Gregory Maxwell gmaxwell at gmail.com
Mon Sep 29 01:08:27 UTC 2008


On Sun, Sep 28, 2008 at 8:30 PM, Tim Starling <tstarling at wikimedia.org> wrote:
> My understanding, from a previous mailing list discussion, was that we can

Your understanding is entirely different from my own. Possibly we were
reading different mailing lists?

My takeaway from the lists I was on was better summed by by this
comment by Brion Vibber in response to Kaltura's video software: "We
won't even consider touching the software itself with a hundred-foot
pole until they can support the free environment and formats we
require.
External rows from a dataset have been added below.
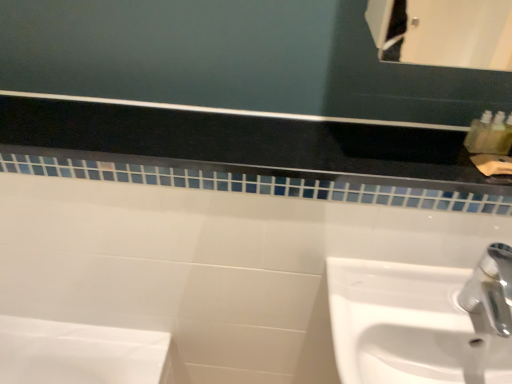
Question: Can you see white glossy sink at lower right touching white glossy tile at upper center?

Choices:
 (A) yes
 (B) no

Answer: (B)

Question: Does white glossy sink at lower right appear on the right side of white glossy tile at upper center?

Choices:
 (A) no
 (B) yes

Answer: (B)

Question: Can white glossy tile at upper center be found inside white glossy sink at lower right?

Choices:
 (A) no
 (B) yes

Answer: (A)

Question: Is the position of white glossy sink at lower right more distant than that of white glossy tile at upper center?

Choices:
 (A) yes
 (B) no

Answer: (B)

Question: From the image's perspective, is white glossy sink at lower right above white glossy tile at upper center?

Choices:
 (A) no
 (B) yes

Answer: (A)

Question: Could you tell me if white glossy sink at lower right is turned towards white glossy tile at upper center?

Choices:
 (A) yes
 (B) no

Answer: (B)

Question: From a real-world perspective, is white glossy tile at upper center below white glossy sink at lower right?

Choices:
 (A) no
 (B) yes

Answer: (A)

Question: From the image's perspective, does white glossy tile at upper center appear higher than white glossy sink at lower right?

Choices:
 (A) yes
 (B) no

Answer: (A)

Question: Is white glossy tile at upper center facing towards white glossy sink at lower right?

Choices:
 (A) no
 (B) yes

Answer: (A)

Question: Is white glossy tile at upper center thinner than white glossy sink at lower right?

Choices:
 (A) yes
 (B) no

Answer: (A)

Question: Can you confirm if white glossy tile at upper center is taller than white glossy sink at lower right?

Choices:
 (A) no
 (B) yes

Answer: (A)

Question: Considering the relative positions of white glossy tile at upper center and white glossy sink at lower right in the image provided, is white glossy tile at upper center to the right of white glossy sink at lower right from the viewer's perspective?

Choices:
 (A) yes
 (B) no

Answer: (B)

Question: From a real-world perspective, is white glossy tile at upper center positioned above or below white glossy sink at lower right?

Choices:
 (A) below
 (B) above

Answer: (B)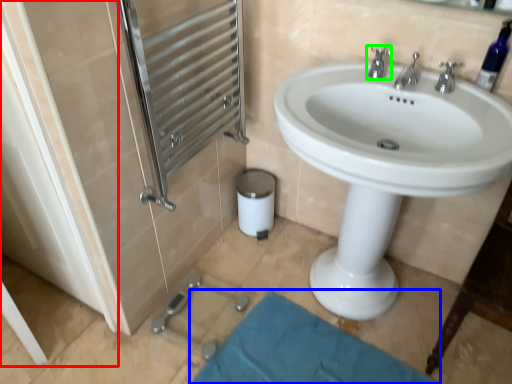
Question: Estimate the real-world distances between objects in this image. Which object is farther from screen door (highlighted by a red box), bath mat (highlighted by a blue box) or tap (highlighted by a green box)?

Choices:
 (A) bath mat
 (B) tap

Answer: (B)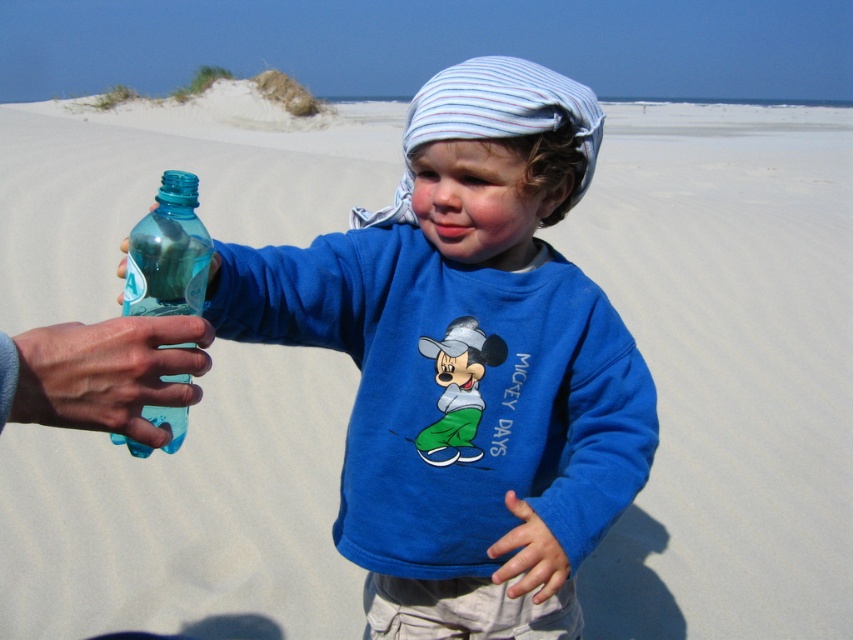
Who is more distant from viewer, (180, 289) or (210, 282)?

Positioned behind is point (210, 282).

Which is above, translucent plastic bottle at left or transparent plastic bottle at left?

transparent plastic bottle at left is higher up.

The width and height of the screenshot is (853, 640). Find the location of `translucent plastic bottle at left`. translucent plastic bottle at left is located at coordinates (167, 253).

This screenshot has width=853, height=640. What are the coordinates of `translucent plastic bottle at left` in the screenshot? It's located at (167, 253).

Which is in front, point (164, 348) or point (219, 257)?

Point (164, 348) is in front.

Describe the element at coordinates (107, 372) in the screenshot. Image resolution: width=853 pixels, height=640 pixels. I see `translucent plastic hand at lower left` at that location.

Identify the location of translucent plastic hand at lower left. (107, 372).

Does point (77, 397) come in front of point (148, 298)?

Yes, it is.

Who is lower down, translucent plastic hand at lower left or translucent plastic bottle at left?

translucent plastic hand at lower left is below.

This screenshot has height=640, width=853. What are the coordinates of `translucent plastic hand at lower left` in the screenshot? It's located at (107, 372).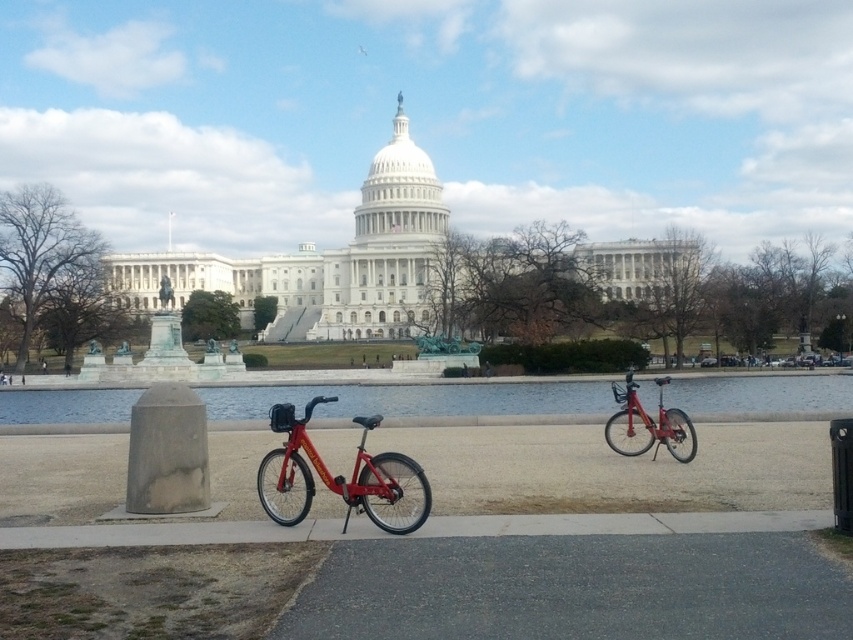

That's a condition they're well aware of."

> As long as the encoder license
> fees are reasonable in proportion to our other operational costs, adding
> proprietary video formats alongside free ones can only increase the
> dissemination of knowledge and assist in our educational mission.

As you can see from the other replies here, several people believe
that supporting non-free formats would be detrimental to the long-term
educational mission -- because the mission is not fulfillable so long
as people feel forced to pay a codec tax on content they take from us.
 Just because Wikimedia can afford it does not mean that everyone can
or should.  (Regarding fees, most formats have per-use fees as well as
encoder fees.)

You could just as easily say "As long as the licensing fees are
reasonable in proportion to our other operational costs, adding
commercial stock photography archives to Wikipedia alongside free
images can only increase the dissemination of knowledge and assist in
our educational mission."  WMF could easily afford to license stock
archives.  Yet it has not. The great demand for images in Wikipedia
allowed Commons to succeed, and now the whole world has a
liberally-licensed stock photography archive that they can use.

In any case, mere assertions are not a compelling argument.  If you
disagree that freely-licensed formats are essential for realizing the
promise of freely-licensed content, I'm sure many people would be
willing to talk that out.  If you don't think that sticking to free
formats exclusively drives adoption, that too can be discussed... or
if you don't agree that realizing the promises of freely licensed
content are part of the mission, likewise.